• _Listed records_:
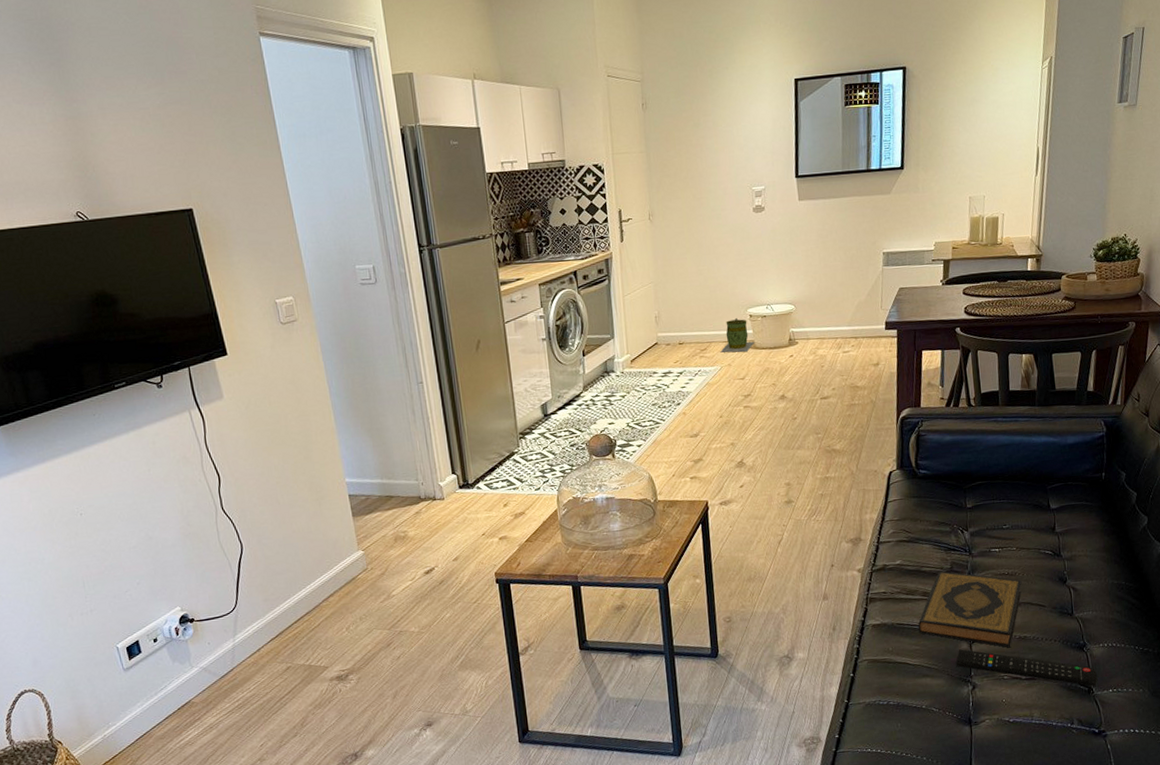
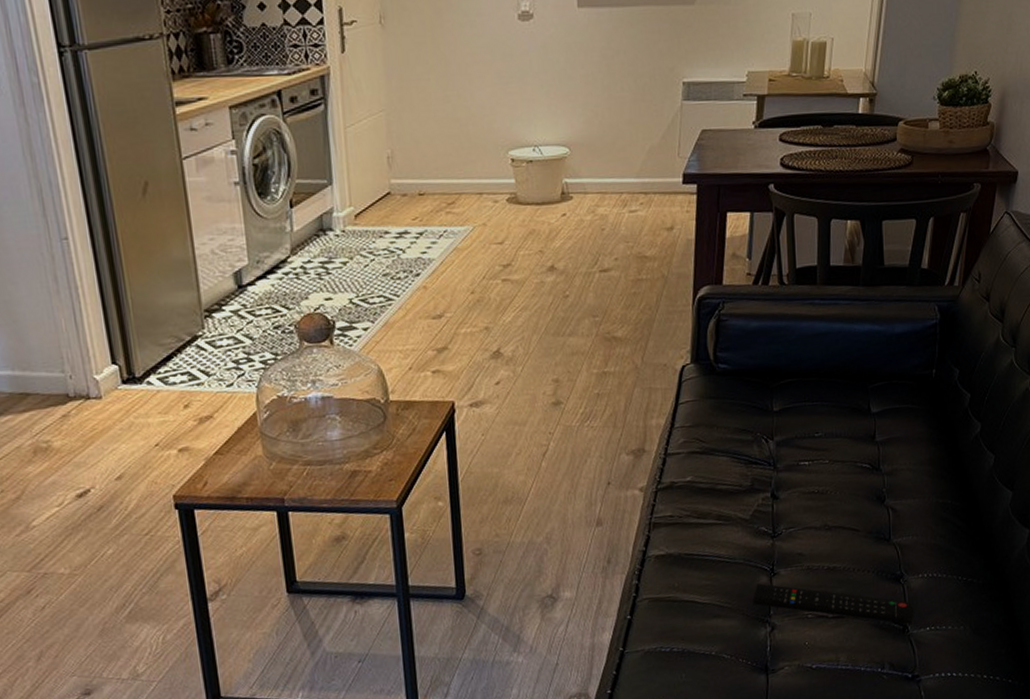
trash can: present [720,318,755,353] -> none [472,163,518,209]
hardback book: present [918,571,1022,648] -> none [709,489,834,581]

...

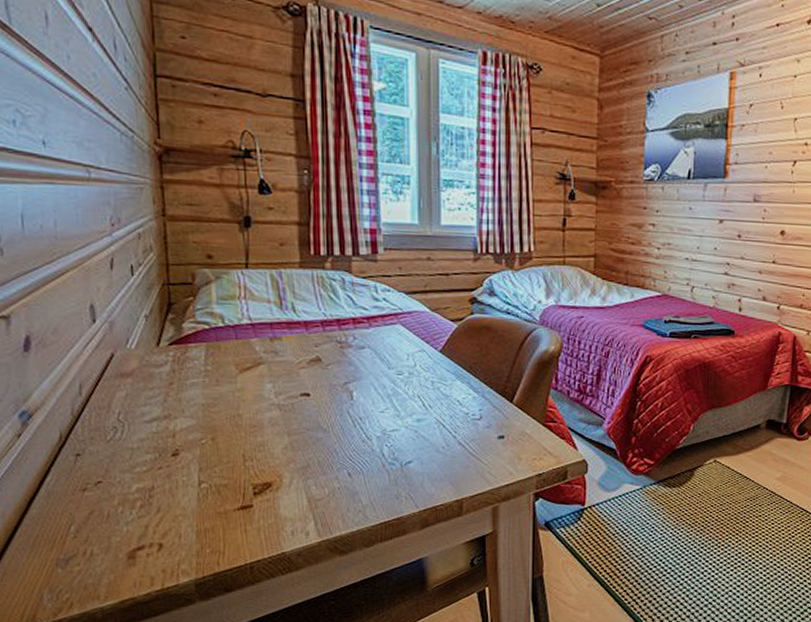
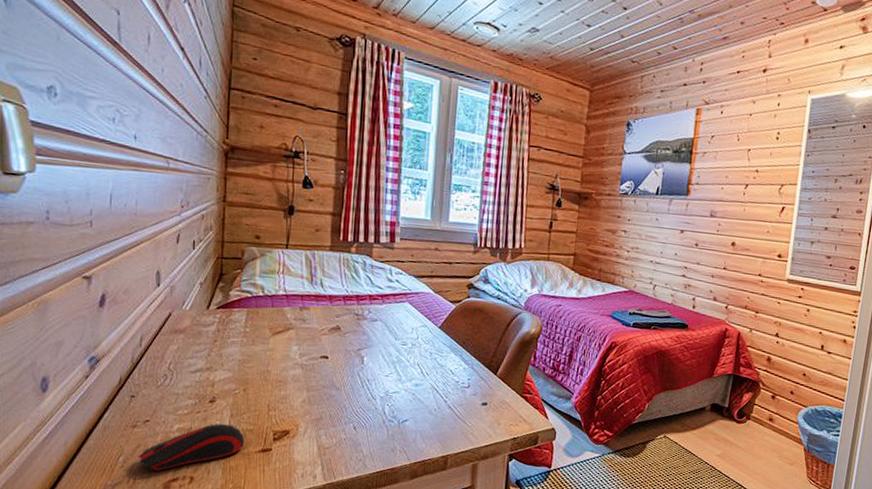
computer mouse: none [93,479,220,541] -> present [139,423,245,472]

• _Exercise_: Return only the part of the records above that opens with the line containing "trash can: present" and closes with the line containing "hardback book: present", ends included.

• _Response to the exercise_:
trash can: present [720,318,755,353] -> none [472,163,518,209]
hardback book: present [918,571,1022,648] -> none [709,489,834,581]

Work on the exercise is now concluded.